Image comparison data:
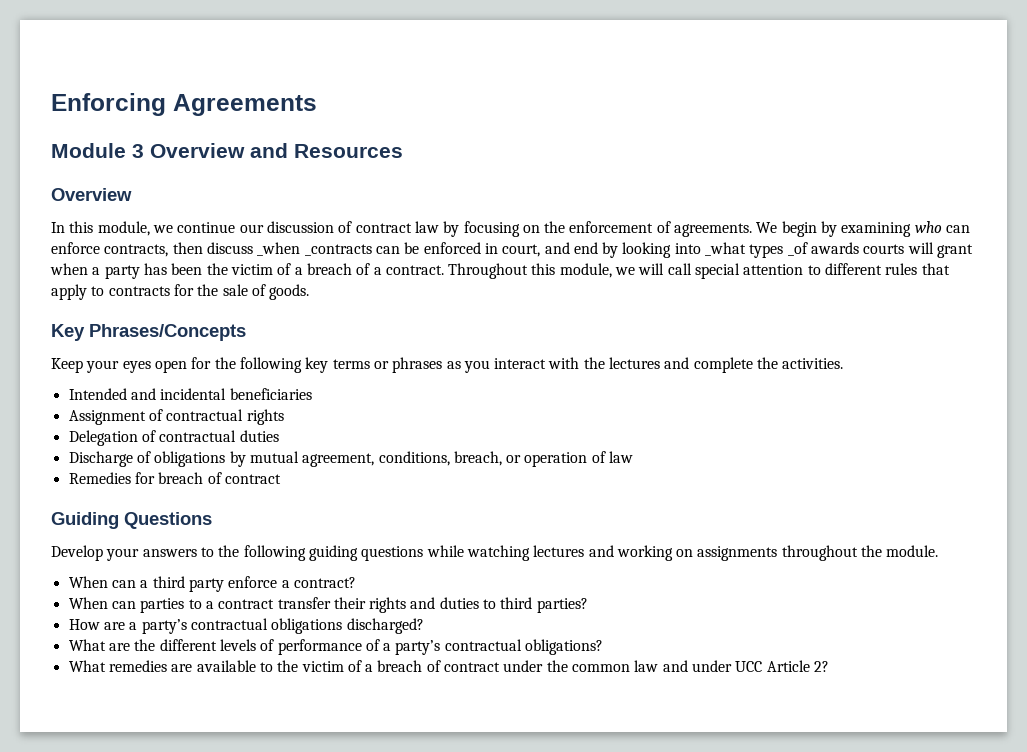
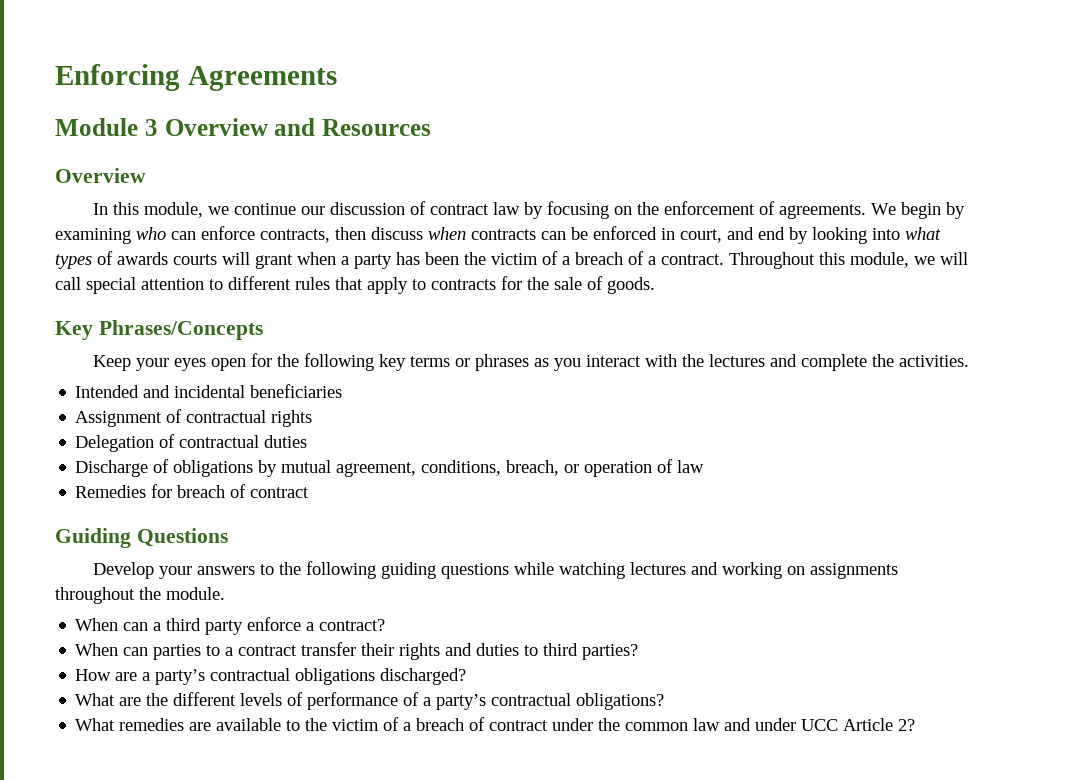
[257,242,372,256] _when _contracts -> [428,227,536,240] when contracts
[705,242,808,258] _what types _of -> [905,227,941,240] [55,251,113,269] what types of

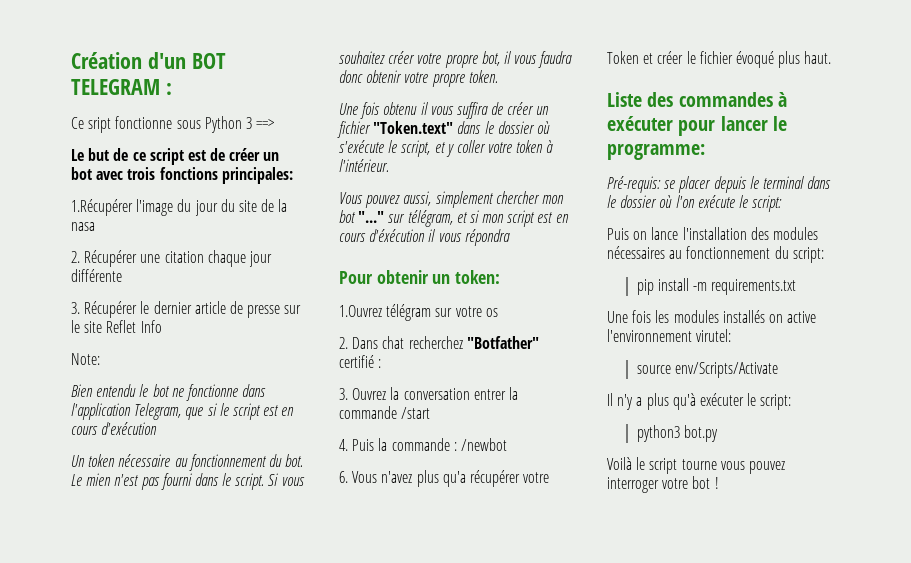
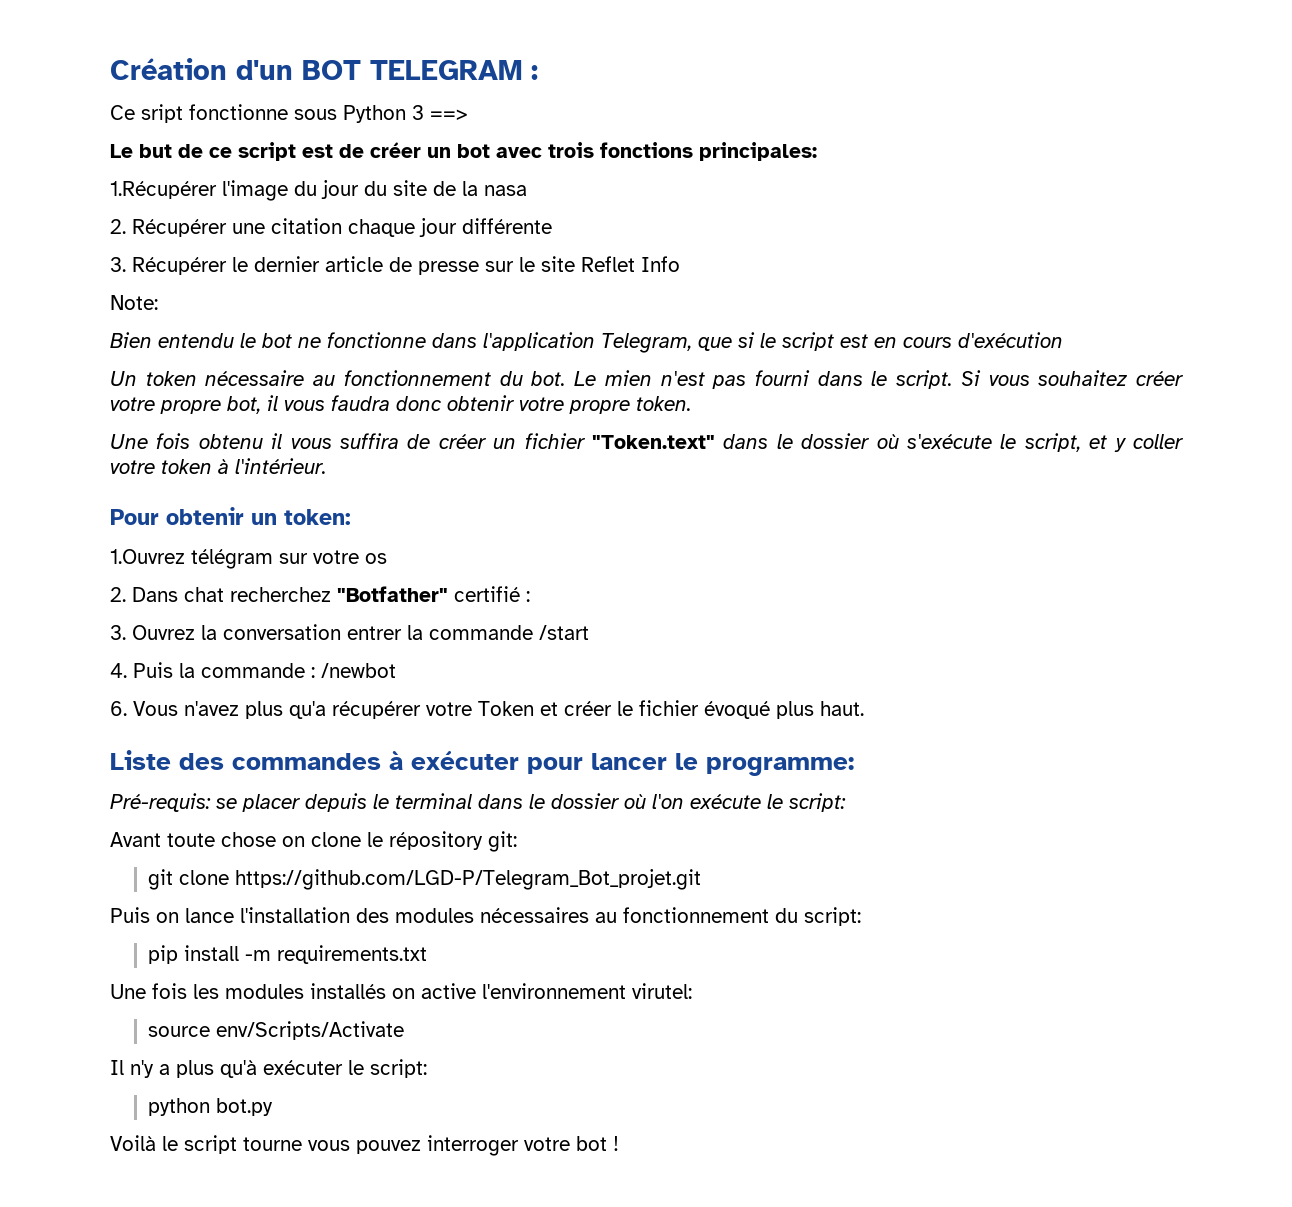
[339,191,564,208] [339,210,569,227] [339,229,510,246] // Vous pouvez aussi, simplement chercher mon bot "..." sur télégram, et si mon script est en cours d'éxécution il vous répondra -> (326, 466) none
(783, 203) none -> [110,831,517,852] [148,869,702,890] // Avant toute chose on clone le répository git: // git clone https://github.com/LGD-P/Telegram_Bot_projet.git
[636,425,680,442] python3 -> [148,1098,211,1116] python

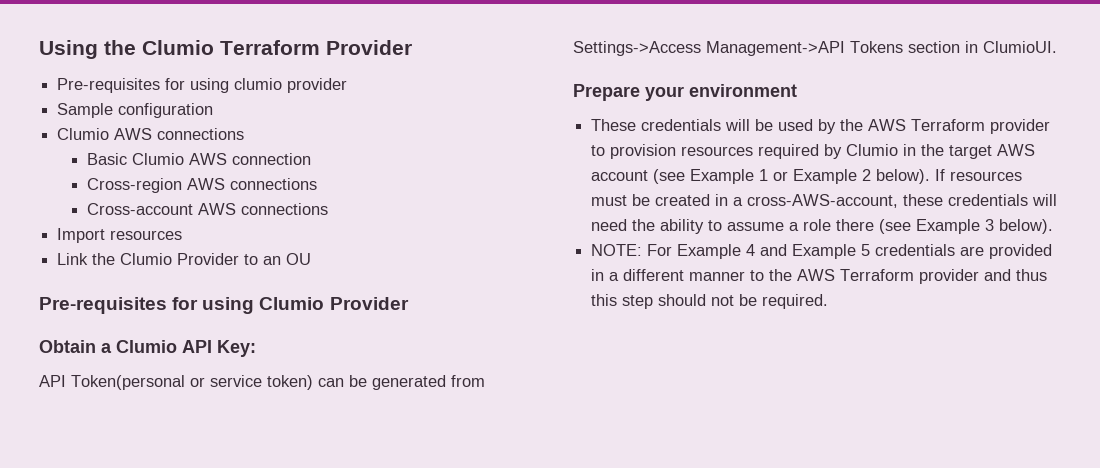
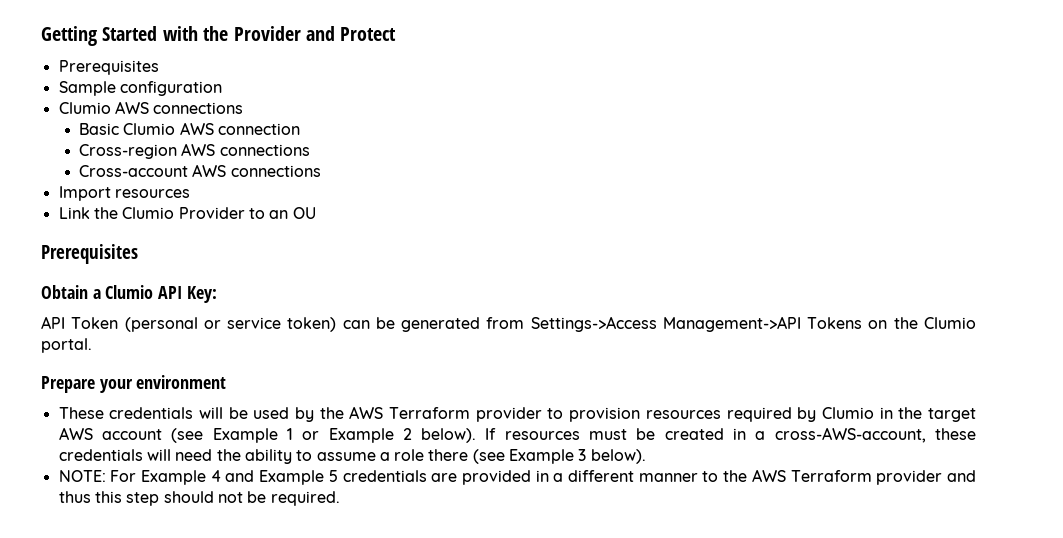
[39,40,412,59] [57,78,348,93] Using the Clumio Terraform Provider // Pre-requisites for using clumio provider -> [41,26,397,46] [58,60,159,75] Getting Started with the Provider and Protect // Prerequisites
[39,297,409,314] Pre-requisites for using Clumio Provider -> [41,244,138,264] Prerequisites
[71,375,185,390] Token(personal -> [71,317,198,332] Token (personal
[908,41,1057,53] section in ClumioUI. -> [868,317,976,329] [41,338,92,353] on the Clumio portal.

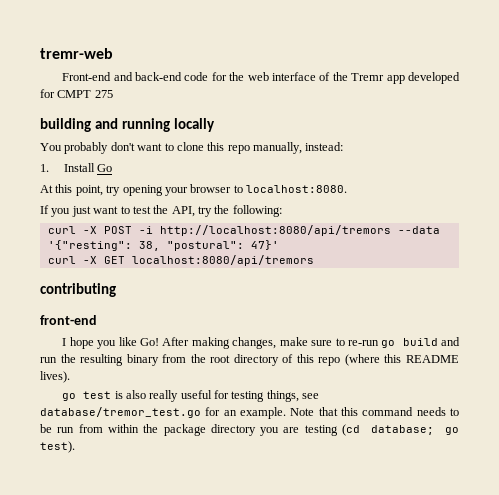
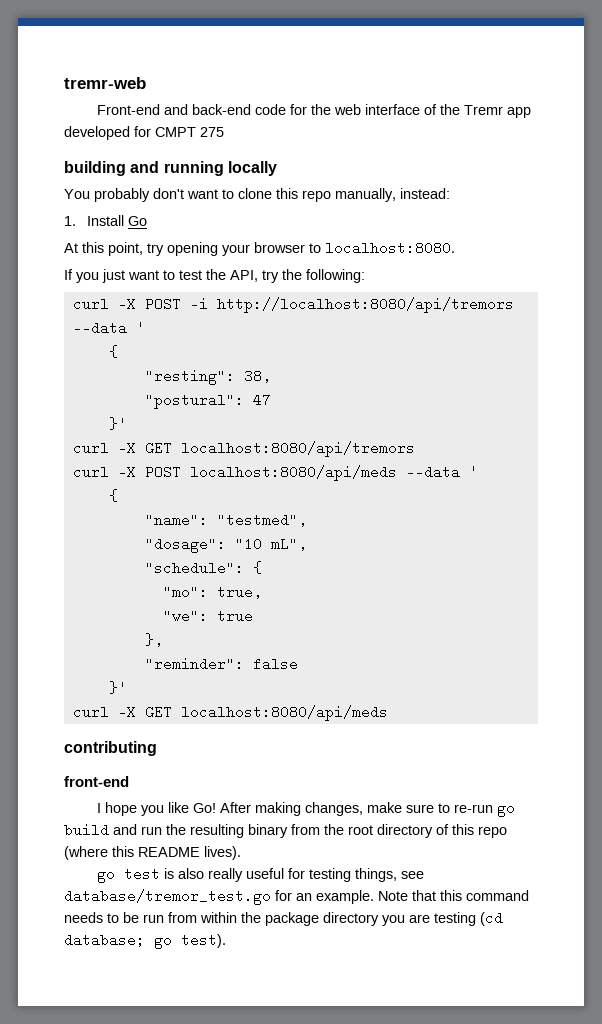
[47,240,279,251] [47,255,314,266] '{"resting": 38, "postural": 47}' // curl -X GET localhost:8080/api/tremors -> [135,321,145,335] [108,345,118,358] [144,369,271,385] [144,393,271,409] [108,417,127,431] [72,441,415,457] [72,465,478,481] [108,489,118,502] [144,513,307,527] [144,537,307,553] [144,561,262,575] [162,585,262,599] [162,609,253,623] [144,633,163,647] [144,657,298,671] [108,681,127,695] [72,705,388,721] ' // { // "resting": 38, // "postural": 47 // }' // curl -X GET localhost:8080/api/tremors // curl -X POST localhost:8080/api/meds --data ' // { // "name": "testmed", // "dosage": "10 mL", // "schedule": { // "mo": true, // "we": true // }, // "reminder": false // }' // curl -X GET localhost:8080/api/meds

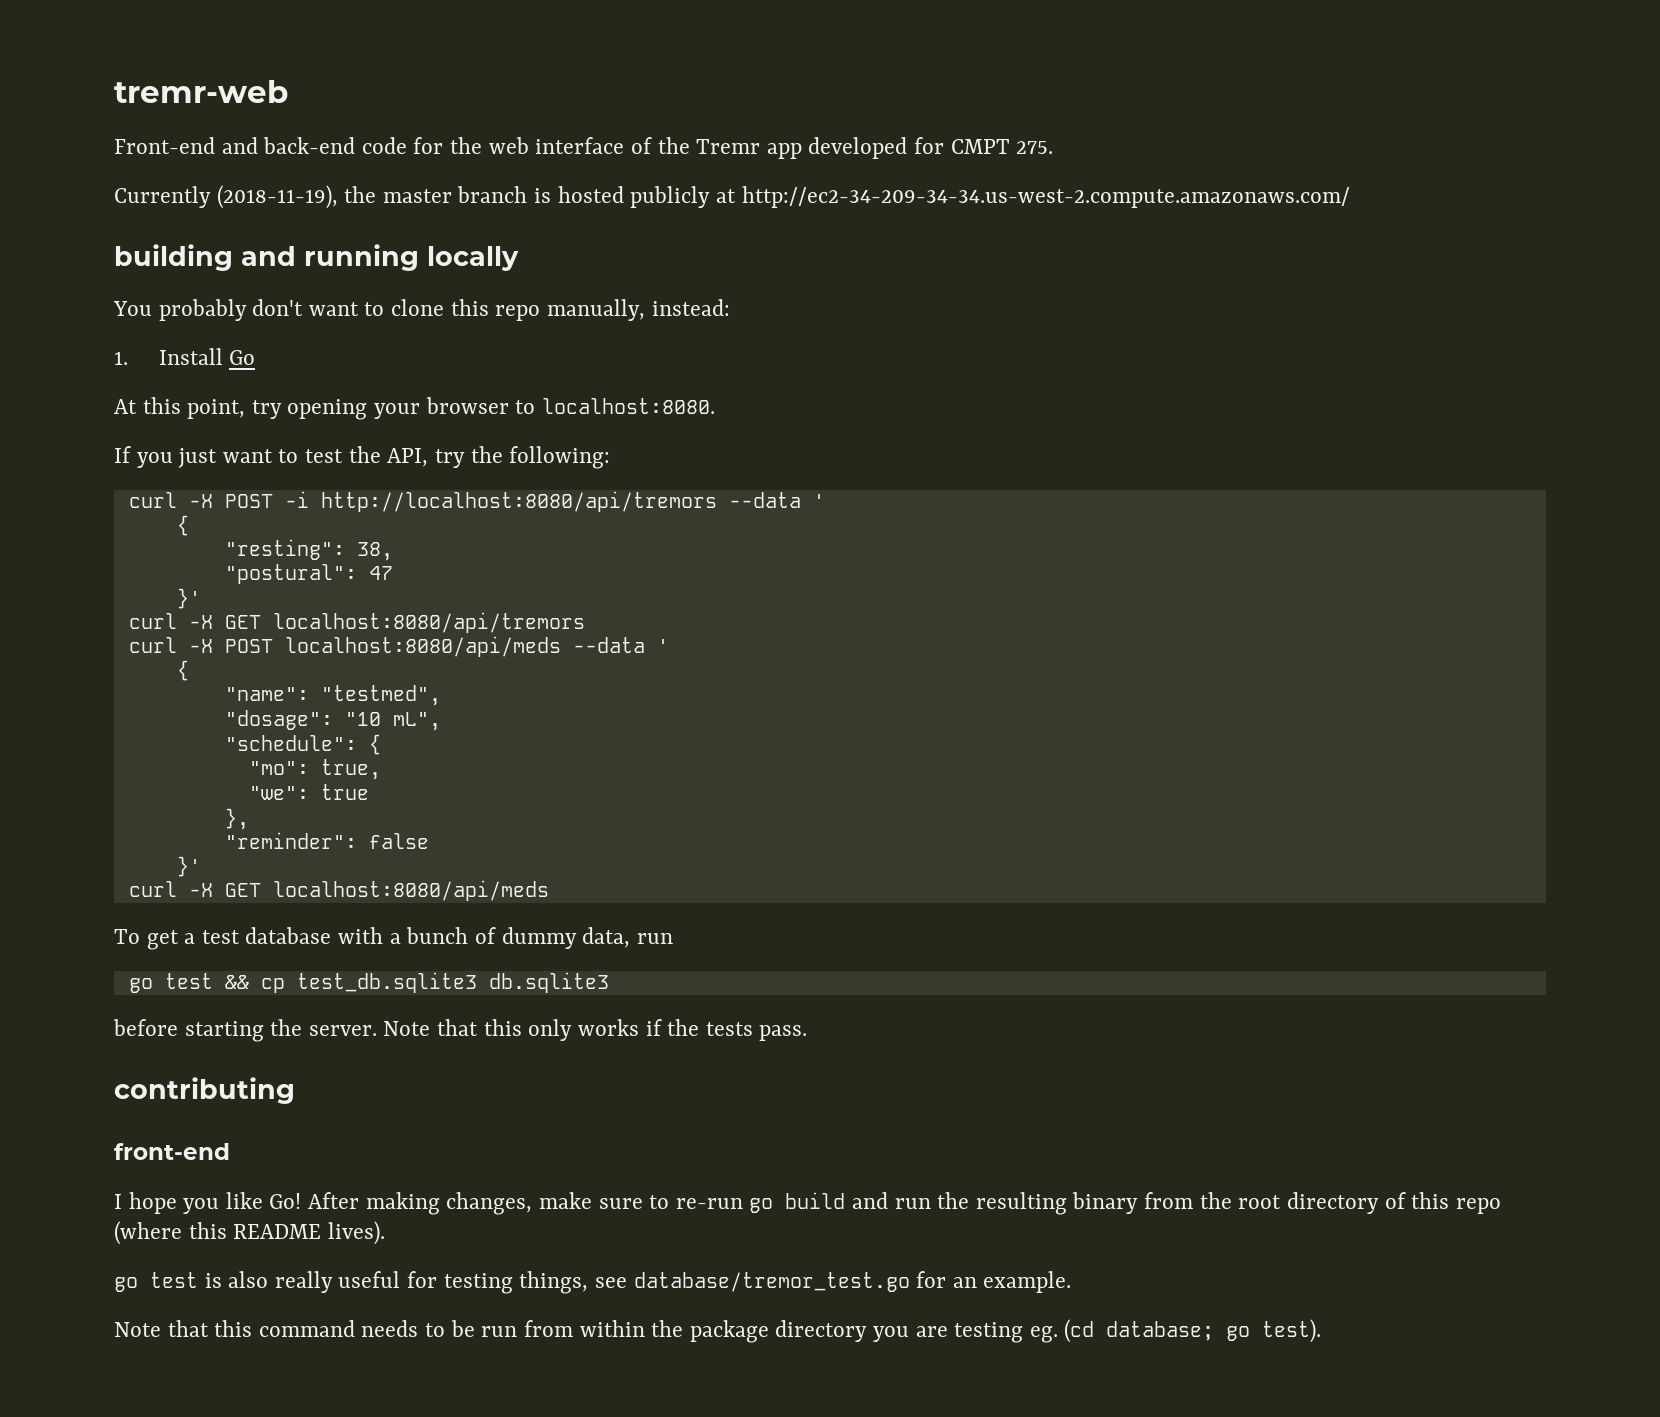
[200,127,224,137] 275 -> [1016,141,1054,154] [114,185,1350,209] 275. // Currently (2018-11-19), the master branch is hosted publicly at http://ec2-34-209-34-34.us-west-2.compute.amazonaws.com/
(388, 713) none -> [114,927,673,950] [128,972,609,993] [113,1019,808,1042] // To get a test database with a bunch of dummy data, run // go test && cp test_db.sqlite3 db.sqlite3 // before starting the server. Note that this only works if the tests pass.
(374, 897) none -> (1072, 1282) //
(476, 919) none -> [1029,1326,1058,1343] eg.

◆ **INSTRUCTIONS FOR THE TASK**
In the answer, the data should reappear exactly, with no pictures.

◆ **TASK SOLUTION**
[257,242,372,256] _when _contracts -> [428,227,536,240] when contracts
[705,242,808,258] _what types _of -> [905,227,941,240] [55,251,113,269] what types of

[339,191,564,208] [339,210,569,227] [339,229,510,246] // Vous pouvez aussi, simplement chercher mon bot "..." sur télégram, et si mon script est en cours d'éxécution il vous répondra -> (326, 466) none
(783, 203) none -> [110,831,517,852] [148,869,702,890] // Avant toute chose on clone le répository git: // git clone https://github.com/LGD-P/Telegram_Bot_projet.git
[636,425,680,442] python3 -> [148,1098,211,1116] python

[39,40,412,59] [57,78,348,93] Using the Clumio Terraform Provider // Pre-requisites for using clumio provider -> [41,26,397,46] [58,60,159,75] Getting Started with the Provider and Protect // Prerequisites
[39,297,409,314] Pre-requisites for using Clumio Provider -> [41,244,138,264] Prerequisites
[71,375,185,390] Token(personal -> [71,317,198,332] Token (personal
[908,41,1057,53] section in ClumioUI. -> [868,317,976,329] [41,338,92,353] on the Clumio portal.

[47,240,279,251] [47,255,314,266] '{"resting": 38, "postural": 47}' // curl -X GET localhost:8080/api/tremors -> [135,321,145,335] [108,345,118,358] [144,369,271,385] [144,393,271,409] [108,417,127,431] [72,441,415,457] [72,465,478,481] [108,489,118,502] [144,513,307,527] [144,537,307,553] [144,561,262,575] [162,585,262,599] [162,609,253,623] [144,633,163,647] [144,657,298,671] [108,681,127,695] [72,705,388,721] ' // { // "resting": 38, // "postural": 47 // }' // curl -X GET localhost:8080/api/tremors // curl -X POST localhost:8080/api/meds --data ' // { // "name": "testmed", // "dosage": "10 mL", // "schedule": { // "mo": true, // "we": true // }, // "reminder": false // }' // curl -X GET localhost:8080/api/meds

[200,127,224,137] 275 -> [1016,141,1054,154] [114,185,1350,209] 275. // Currently (2018-11-19), the master branch is hosted publicly at http://ec2-34-209-34-34.us-west-2.compute.amazonaws.com/
(388, 713) none -> [114,927,673,950] [128,972,609,993] [113,1019,808,1042] // To get a test database with a bunch of dummy data, run // go test && cp test_db.sqlite3 db.sqlite3 // before starting the server. Note that this only works if the tests pass.
(374, 897) none -> (1072, 1282) //
(476, 919) none -> [1029,1326,1058,1343] eg.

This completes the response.